Selling a home with an agent requires you to sign a contract that includes terms that may be foreign to you. Here’s our guide to help you understand the details of listing agreements.
The seller listing contract
Agreements between sellers and the real estate agents they hire to list and sell their homes vary in many respects. But each such contract will spell out the duration of the agreement, the compensation the broker-agent will receive, and the extent of exclusivity.
- The most common contract is the “exclusive right to sell” agreement. If you sign this type of agreement, you are contractually obligated to work only through the agent. The agent will get paid regardless of whether she finds the buyer or another agent brings him to the table.
- “Exclusive agency” agreements are rarer. You as the seller get the benefit of a professional listing, but the agent does not have the exclusive right to be paid.

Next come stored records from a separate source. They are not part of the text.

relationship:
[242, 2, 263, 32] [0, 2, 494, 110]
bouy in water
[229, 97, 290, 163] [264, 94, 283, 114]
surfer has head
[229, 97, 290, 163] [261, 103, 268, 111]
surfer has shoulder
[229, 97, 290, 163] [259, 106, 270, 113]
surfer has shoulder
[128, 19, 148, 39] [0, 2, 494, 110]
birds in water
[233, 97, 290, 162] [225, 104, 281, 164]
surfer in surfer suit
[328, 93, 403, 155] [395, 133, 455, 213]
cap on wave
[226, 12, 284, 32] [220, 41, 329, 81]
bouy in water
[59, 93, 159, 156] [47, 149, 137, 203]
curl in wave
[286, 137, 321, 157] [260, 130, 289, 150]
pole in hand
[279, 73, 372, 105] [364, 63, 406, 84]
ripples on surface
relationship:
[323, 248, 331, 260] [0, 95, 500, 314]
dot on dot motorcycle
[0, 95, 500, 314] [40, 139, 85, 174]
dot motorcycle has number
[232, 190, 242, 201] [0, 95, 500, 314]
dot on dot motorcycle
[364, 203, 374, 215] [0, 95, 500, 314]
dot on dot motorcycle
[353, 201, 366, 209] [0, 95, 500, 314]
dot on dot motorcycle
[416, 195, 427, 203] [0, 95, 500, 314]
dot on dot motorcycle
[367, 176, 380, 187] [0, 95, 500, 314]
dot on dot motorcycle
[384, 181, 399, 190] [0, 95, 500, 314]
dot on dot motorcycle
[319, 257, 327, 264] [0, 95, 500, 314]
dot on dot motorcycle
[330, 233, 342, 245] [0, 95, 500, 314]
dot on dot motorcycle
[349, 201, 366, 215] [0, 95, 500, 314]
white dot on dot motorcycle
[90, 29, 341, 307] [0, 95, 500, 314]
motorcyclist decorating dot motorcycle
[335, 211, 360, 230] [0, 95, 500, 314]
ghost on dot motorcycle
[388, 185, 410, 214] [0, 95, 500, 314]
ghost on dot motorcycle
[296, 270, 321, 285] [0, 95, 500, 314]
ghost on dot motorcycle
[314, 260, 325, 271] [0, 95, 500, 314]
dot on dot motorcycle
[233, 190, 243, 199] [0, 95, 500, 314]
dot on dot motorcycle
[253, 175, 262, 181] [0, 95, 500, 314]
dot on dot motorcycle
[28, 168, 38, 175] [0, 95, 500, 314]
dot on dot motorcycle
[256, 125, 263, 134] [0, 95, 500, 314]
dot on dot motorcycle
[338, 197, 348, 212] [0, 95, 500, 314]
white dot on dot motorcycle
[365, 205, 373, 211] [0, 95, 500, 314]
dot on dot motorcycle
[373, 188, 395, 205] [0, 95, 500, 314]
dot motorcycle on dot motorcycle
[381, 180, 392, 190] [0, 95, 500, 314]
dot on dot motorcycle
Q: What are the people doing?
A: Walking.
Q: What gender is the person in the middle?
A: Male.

If the agent finds the buyer, he gets paid, but If you do, you don’t have to pay the agent.
- “Net listing” agreements state that the agent must sell for a minimum set price. If the house sells for more, the agent keeps any difference. This type of listing creates conflicts of interest and is illegal in many states.
- A pocket listing means the agent doesn’t put your home on the Multiple Listing Service (MLS). Instead, the agent has a network of buyers to whom he will market your property. The advantage of this type of agreement is that the agent will be showing the home only to buyers who are viable candidates. The disadvantage of a pocket listing is that it keeps other agents from seeing your house, including those whose clients are looking for a home just like yours.
- An open listing agreement doesn’t involve an actual contract. The home seller lets buyer’s agents present the home to their clients. The buyer’s agent whose client buys the property will expect a negotiated commission upon sale. This is best suited to the “For Sale By Owner” seller.